[infinispan-dev] [hibernate-dev] Distributed queries

Emmanuel Bernard emmanuel at hibernate.org
Mon Sep 21 02:40:55 EDT 2009


All this is not tackled by Hibernate Search per se as it does highly  
dependent on the distribution algorithm:
  - finding all nodes (some discovery mechanism)
  - binding an index to the list of indexed document (Hibernate Search  
has an abstraction for sharding the index but we are talking about  
executing queries on various nodes. Lucene as an abstraction for that  
that should not be too hard to port to Hibernate Search)
  - distribute data wo duplication: that's entirely dependent on the  
distribution mechanism (ie Infinispan)


On 19 sept. 09, at 12:43, Michael Neale wrote:

> I think you just stuck a pin in the bubble that normally says "magic
> happens here" ;)
>
> How much of this did you tackle regarding hibernate search that could
> be applied here?
>
> (you final point re duplication may have some "flexibility" I think ?)
>
> On Fri, Sep 18, 2009 at 6:18 PM, Emmanuel Bernard
> <emmanuel at hibernate.org> wrote:
>> Neither 1 nor 2 imply *distributed* queries.
>>
>> The hard parts with distributed queries (ie executed on a grid and
>> recomposed) are:
>>  - making sure you ask all the nodes where the index is distributed
>> (you can't miss a node)
-=-=-
■ **Task 1**
Transcribe the part of the distributed queries thread starting with "[infinispan-dev] [hibernate-dev] Distributed" and going on through "to Hibernate Search)".
■ **Task 2**
Keep writing the distributed queries email thread from the point where it stops.
You won't need the listing that follows.
-=-=-
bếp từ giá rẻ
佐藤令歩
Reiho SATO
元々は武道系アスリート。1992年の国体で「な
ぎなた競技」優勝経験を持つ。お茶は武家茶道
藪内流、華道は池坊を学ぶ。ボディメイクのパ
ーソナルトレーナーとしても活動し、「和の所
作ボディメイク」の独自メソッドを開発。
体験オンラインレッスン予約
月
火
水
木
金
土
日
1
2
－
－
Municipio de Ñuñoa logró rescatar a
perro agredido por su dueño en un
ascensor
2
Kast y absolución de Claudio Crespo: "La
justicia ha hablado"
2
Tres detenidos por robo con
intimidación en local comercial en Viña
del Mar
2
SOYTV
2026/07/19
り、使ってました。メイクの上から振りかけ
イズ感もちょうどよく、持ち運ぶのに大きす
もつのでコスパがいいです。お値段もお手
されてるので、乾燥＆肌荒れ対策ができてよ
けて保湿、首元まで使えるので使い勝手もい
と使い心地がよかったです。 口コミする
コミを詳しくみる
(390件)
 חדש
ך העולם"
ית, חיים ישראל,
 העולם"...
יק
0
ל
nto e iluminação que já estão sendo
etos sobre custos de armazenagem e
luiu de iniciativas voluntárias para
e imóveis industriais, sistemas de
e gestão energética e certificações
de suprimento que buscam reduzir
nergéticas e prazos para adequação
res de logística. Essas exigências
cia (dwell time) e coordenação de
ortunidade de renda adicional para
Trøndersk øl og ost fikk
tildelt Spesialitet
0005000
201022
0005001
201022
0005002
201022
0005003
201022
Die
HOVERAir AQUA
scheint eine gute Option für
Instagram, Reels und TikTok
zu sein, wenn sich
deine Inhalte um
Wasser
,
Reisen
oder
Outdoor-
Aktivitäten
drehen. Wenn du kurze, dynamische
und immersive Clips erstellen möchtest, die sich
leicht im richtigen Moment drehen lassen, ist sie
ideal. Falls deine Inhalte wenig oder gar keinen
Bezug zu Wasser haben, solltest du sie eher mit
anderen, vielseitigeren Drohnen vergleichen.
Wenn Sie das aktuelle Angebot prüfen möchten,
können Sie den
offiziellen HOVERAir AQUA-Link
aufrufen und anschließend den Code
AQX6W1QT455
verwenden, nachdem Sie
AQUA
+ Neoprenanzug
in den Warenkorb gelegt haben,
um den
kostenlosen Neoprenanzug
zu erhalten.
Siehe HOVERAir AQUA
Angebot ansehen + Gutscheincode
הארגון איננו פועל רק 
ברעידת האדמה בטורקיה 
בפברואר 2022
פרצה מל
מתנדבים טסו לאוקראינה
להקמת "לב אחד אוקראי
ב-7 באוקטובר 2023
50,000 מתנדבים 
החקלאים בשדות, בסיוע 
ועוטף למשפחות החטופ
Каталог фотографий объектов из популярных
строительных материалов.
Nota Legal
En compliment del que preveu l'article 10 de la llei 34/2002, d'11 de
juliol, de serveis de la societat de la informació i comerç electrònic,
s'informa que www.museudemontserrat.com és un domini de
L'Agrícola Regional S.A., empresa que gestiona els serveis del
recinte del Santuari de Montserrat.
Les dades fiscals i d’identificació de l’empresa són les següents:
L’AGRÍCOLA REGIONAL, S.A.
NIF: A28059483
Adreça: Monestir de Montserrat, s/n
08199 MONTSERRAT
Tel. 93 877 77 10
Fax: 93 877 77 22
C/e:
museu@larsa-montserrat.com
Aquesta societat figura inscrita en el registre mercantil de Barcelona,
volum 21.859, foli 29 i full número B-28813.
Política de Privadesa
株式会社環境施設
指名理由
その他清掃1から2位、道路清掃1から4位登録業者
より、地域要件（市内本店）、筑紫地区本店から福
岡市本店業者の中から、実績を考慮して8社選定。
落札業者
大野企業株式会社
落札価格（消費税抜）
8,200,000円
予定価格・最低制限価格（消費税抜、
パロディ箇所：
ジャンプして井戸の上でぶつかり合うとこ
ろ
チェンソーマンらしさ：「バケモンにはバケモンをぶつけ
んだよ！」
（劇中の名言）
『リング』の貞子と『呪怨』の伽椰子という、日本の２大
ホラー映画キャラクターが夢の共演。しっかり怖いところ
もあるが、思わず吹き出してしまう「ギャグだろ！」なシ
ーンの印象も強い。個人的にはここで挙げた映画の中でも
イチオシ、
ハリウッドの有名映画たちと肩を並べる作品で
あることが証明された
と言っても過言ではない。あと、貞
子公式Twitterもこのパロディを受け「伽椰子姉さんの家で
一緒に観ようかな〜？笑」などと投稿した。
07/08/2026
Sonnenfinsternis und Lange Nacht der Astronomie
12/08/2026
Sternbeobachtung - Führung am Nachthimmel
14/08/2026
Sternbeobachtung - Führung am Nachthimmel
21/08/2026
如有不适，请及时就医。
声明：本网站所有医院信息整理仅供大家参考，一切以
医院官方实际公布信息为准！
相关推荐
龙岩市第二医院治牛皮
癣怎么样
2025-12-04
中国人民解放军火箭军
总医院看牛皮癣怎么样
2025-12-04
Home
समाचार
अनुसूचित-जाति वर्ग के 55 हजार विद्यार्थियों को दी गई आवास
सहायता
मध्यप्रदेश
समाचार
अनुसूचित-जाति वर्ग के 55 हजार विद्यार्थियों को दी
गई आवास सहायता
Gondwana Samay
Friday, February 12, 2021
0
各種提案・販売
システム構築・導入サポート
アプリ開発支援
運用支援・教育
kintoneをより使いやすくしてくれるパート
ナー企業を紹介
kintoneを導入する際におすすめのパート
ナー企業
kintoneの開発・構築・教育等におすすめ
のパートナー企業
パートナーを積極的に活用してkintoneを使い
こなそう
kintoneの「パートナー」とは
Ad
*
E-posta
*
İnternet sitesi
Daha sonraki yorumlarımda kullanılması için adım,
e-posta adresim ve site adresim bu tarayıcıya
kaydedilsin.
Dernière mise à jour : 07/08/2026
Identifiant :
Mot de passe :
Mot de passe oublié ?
-=-=-
■ **Answer 1**
[infinispan-dev] [hibernate-dev] Distributed queries

Emmanuel Bernard emmanuel at hibernate.org
Mon Sep 21 02:40:55 EDT 2009


All this is not tackled by Hibernate Search per se as it does highly  
dependent on the distribution algorithm:
  - finding all nodes (some discovery mechanism)
  - binding an index to the list of indexed document (Hibernate Search  
has an abstraction for sharding the index but we are talking about  
executing queries on various nodes. Lucene as an abstraction for that  
that should not be too hard to port to Hibernate Search)

■ **Answer 2**
>>  - find a way to index only a subset of the data in a given index (on
>> a given node). Applying the Infinispan distribution routine to the
>> InfinispanDirectory does not do that, it chunks data arbitrarily.
>>  - be able to rebuild a given index on a givne node (ie remember
>> which element were indexed)
>>  - you need to find a way to distribute your data without
>> duplication. If a key is indexed multiple times, then you end up with
>> duplicated results that can't trivially be de-duplicated.
>>
>> Happy thinking.
>>
>> On 17 sept. 09, at 10:32, Sanne Grinovero wrote:
>>
>>> 2009/9/17 Michael Neale <michael.neale at gmail.com>:
>>>> I am still not entirely sure what I am asking, but look forward for
>>>> your merged in changes (they are in another branch right now yes?).
>>>>
>>>> Yes I mean querying objects - I was under the impression that  
>>>> lucene
>>>> was used for the indexing of the data to service these queries?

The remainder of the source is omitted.